Input records →
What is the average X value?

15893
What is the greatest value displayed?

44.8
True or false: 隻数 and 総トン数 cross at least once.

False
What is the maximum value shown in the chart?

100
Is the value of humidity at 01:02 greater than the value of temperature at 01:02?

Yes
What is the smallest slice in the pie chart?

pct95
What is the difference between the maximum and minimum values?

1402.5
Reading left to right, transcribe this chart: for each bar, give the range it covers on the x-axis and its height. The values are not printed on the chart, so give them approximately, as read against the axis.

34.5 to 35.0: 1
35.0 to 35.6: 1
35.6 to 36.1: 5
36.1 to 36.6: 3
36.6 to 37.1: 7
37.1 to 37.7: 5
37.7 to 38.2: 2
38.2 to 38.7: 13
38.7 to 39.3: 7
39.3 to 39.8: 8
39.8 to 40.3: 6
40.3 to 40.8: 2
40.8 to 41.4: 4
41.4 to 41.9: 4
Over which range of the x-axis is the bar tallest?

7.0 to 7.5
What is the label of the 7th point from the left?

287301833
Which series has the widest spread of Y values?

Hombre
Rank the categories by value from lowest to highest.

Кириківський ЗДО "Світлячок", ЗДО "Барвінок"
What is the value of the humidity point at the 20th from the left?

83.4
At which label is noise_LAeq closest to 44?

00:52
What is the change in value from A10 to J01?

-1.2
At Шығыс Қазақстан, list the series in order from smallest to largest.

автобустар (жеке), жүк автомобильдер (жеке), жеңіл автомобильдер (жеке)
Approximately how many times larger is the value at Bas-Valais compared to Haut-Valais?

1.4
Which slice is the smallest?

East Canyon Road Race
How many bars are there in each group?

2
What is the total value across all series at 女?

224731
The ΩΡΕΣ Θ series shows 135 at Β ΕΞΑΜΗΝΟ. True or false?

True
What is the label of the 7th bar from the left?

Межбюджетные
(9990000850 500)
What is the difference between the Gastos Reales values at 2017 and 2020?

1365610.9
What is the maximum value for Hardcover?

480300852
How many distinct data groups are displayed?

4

The task → How many lines in the records above contain the word "difference"? Reply with the number alone.

Answer box → 2